Tomorrow, the State of Texas plans to execute Anthony Bartee for the 1996 murder of his friend David Cook in San Antonio. Bartee has consistently maintained that although he was present at the house, he did not kill Cook.
Bartee was originally scheduled to be executed on February 28, 2012, even though DNA evidence collected at the crime scene had not been tested as ordered on at least two occasions by District Judge Mary Román. He received a reprieve on February 23, 2012 when Judge Román withdrew the execution warrant so that additional DNA testing could be conducted on strands of hair found in the hands of the victim, David Cook. She also ordered the forensic lab to provide a detailed and comprehensive report to the court with an analysis of the results. Yet, before the testing occurred, Judge Román inexplicably set another execution date, for May 2, 2012.

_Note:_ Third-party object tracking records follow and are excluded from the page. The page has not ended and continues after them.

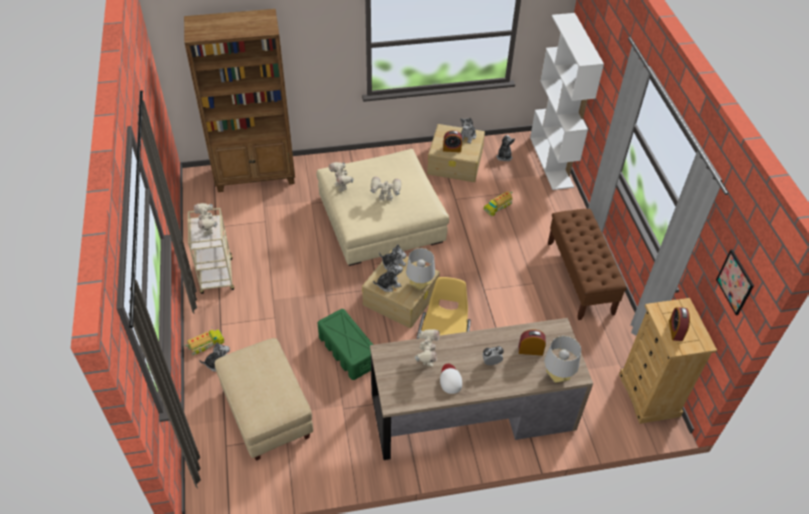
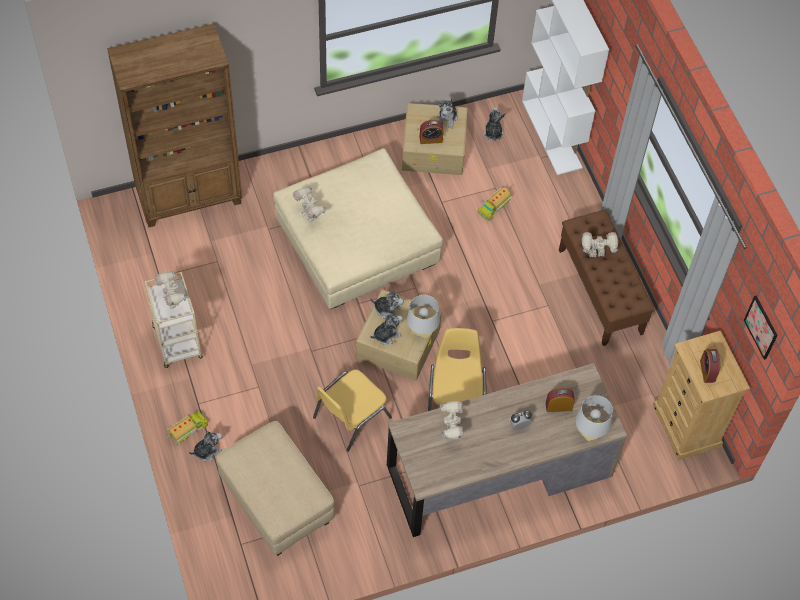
camera: 10 degrees left, 10 degrees up
green storage box [318,309,373,380] -> yellow chair [313,369,392,452]
toy robot [370,177,401,201] -> toy robot moved to [582,232,618,257]
white cap [440,364,462,394] -> none

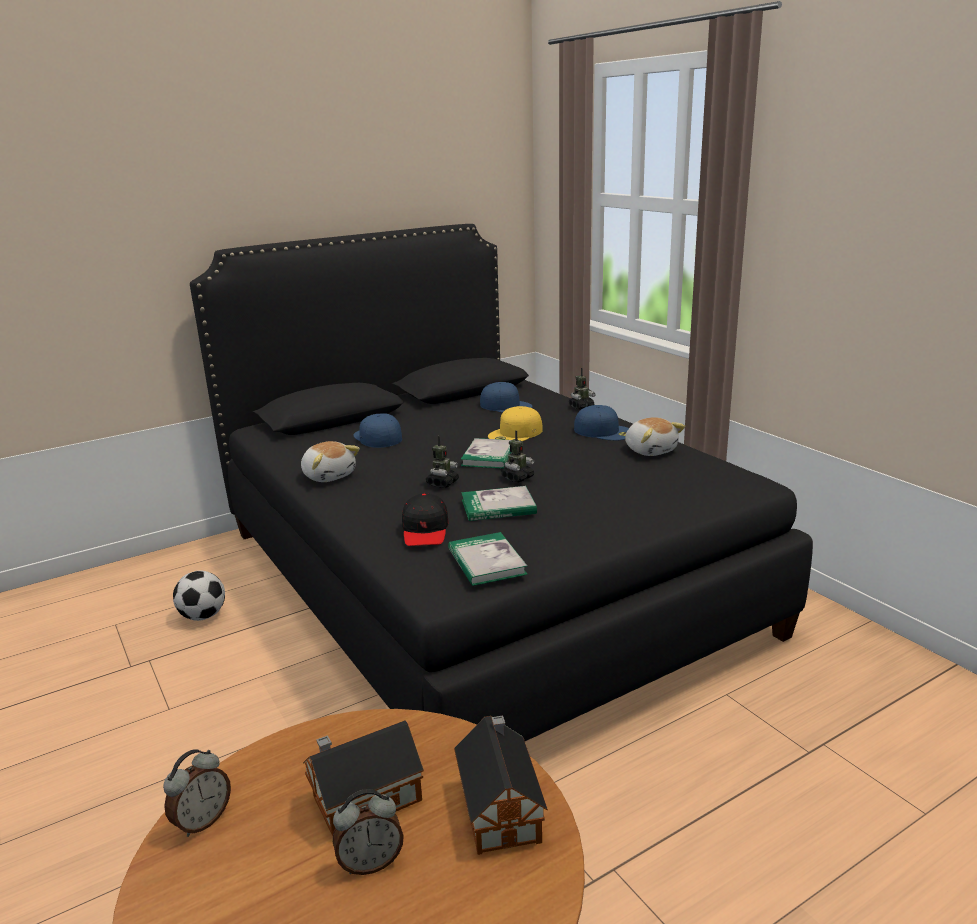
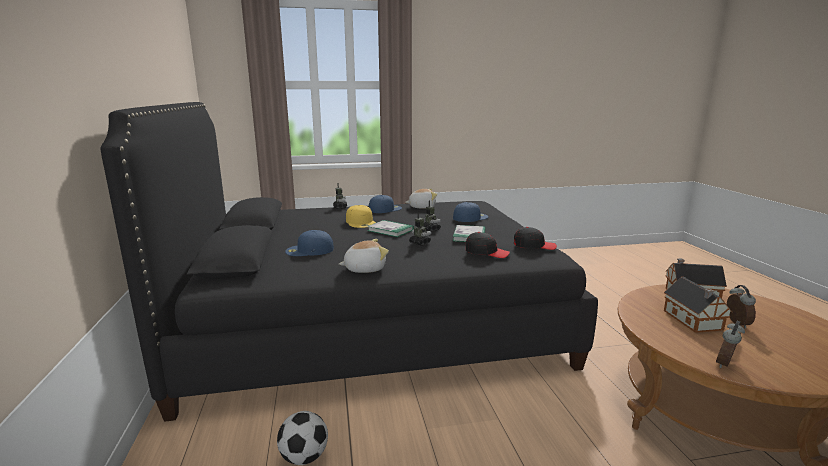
camera: 70 degrees left, 5 degrees down
alarm clock [163,749,231,837] -> alarm clock turned 105 degrees counterclockwise [716,321,745,368]
book [448,532,528,586] -> black cap [514,227,557,250]
blue cap [480,382,532,413] -> blue cap moved to [453,202,488,222]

According to Bartee’s attorneys, DNA testing was just conducted and indicated that hairs that were tested found in Cook’s hands belonged to Cook. The jury never heard this evidence – and in fact wasn’t told about the hairs at all – which might have undermined the prosecution’s theory of the case that a violent struggle had ensued between Cook and his killer. Still, Judge Román entered the findings as unfavorable, opining that this evidence would not have made a difference in the outcome of the trial, had it been available to the jury. Under Article 64.05 of the Texas Code of Criminal Procedure, Bartee’s attorneys have the right to appeal the unfavorable findings. The fast-approaching execution date significantly impedes this right to due process, however.
In addition, there is still more evidence that has not been tested for DNA, including cigarette butts and at least three drinking glasses found at the crime scene. In 2010, the court ordered that all items that had not been tested be tested, but these items still have not been tested.
If the state is so certain that Bartee is guilty based on circumstantial evidence, what’s the harm in waiting a little while to finish testing all of the available DNA evidence? If the state turns out to be right, Bartee will almost certainly be executed in a couple of months; if the state turns out to be wrong, an innocent man is saved. Given those stakes, and the near-universal abhorrence of executing innocent people, it seems pretty clear what to do.